● Data extract:
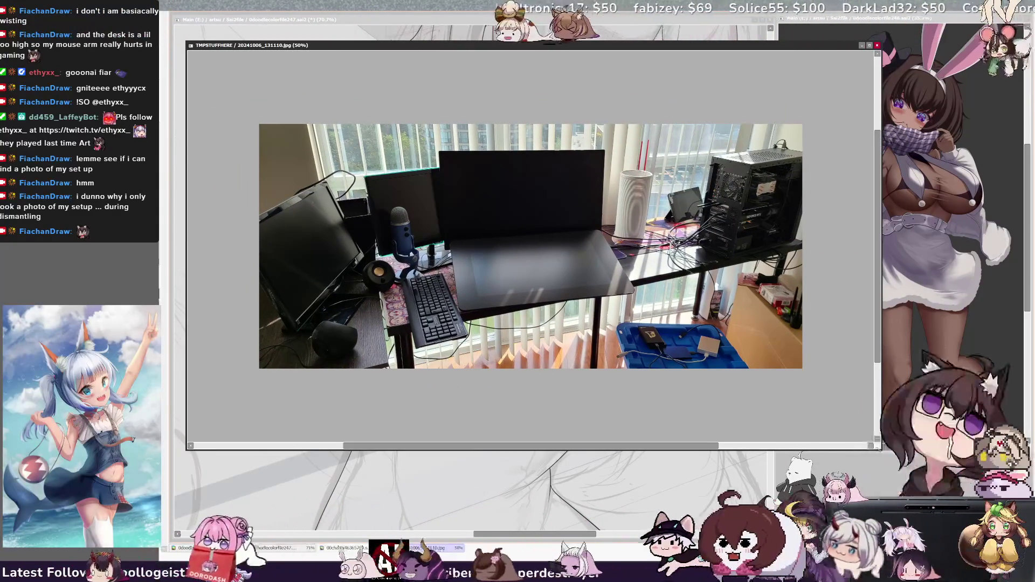
scroll(553, 239, "up", 1)
scroll(553, 239, "down", 1)
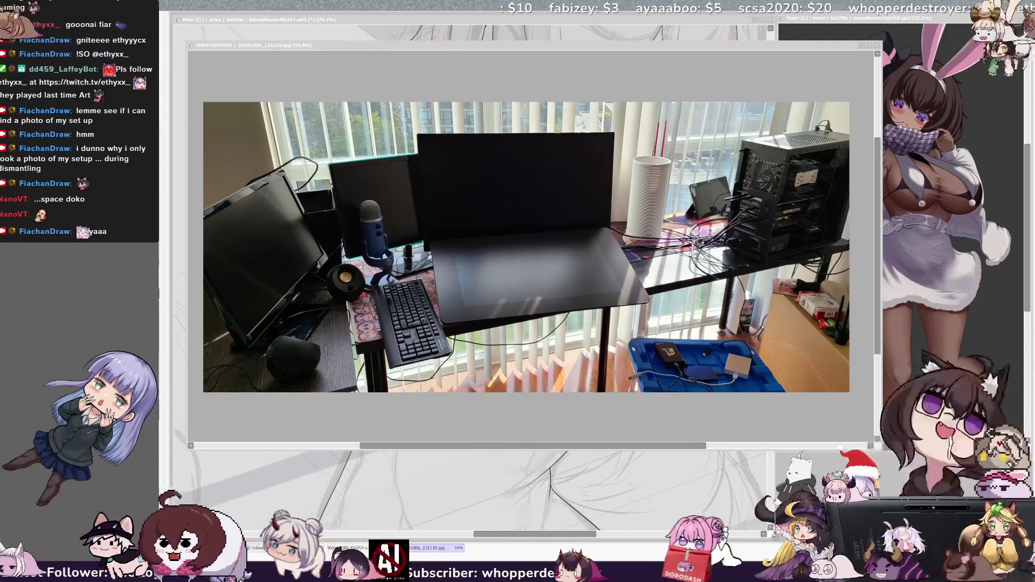
- Outline the tablet on the desk photo in red, then close the photo
left_click(499, 262)
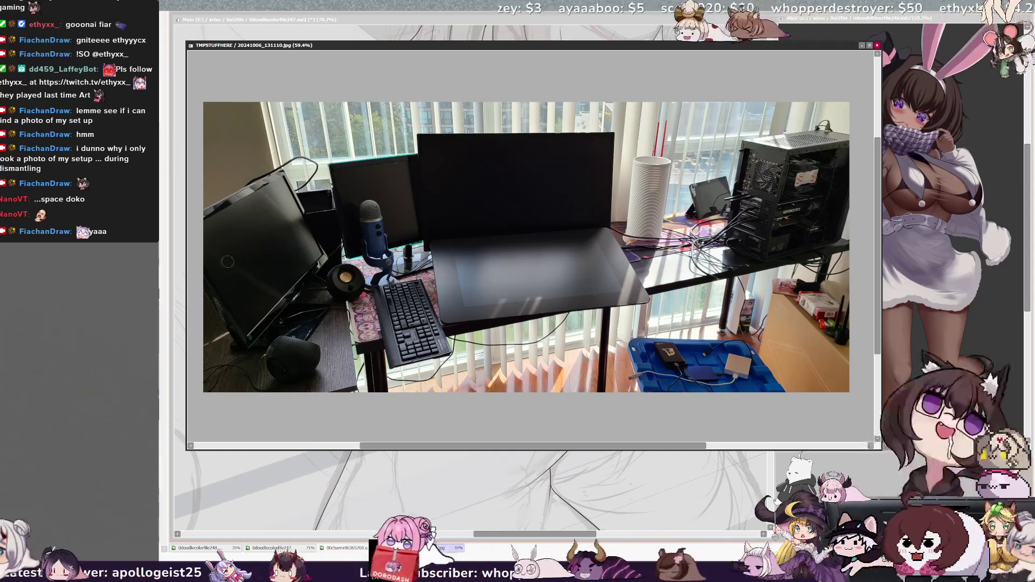
left_click(227, 261)
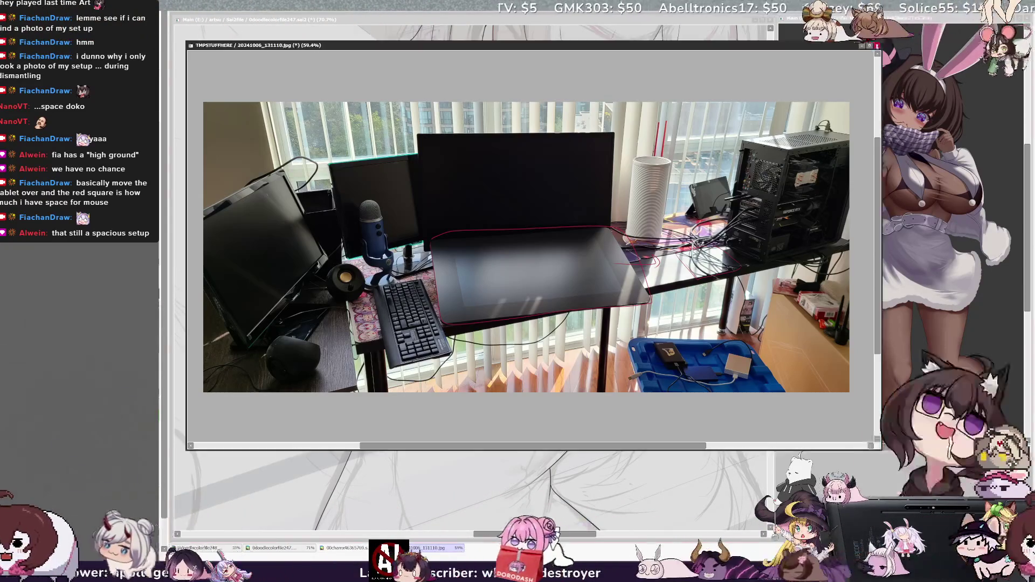
key("ctrl+w")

● Task to carry out:
The expected result is the complete listing above, printed exactly, with no pictures.

● Written answer:
scroll(553, 239, "up", 1)
scroll(553, 239, "down", 1)
- Outline the tablet on the desk photo in red, then close the photo
left_click(499, 262)
left_click(227, 261)
key("ctrl+w")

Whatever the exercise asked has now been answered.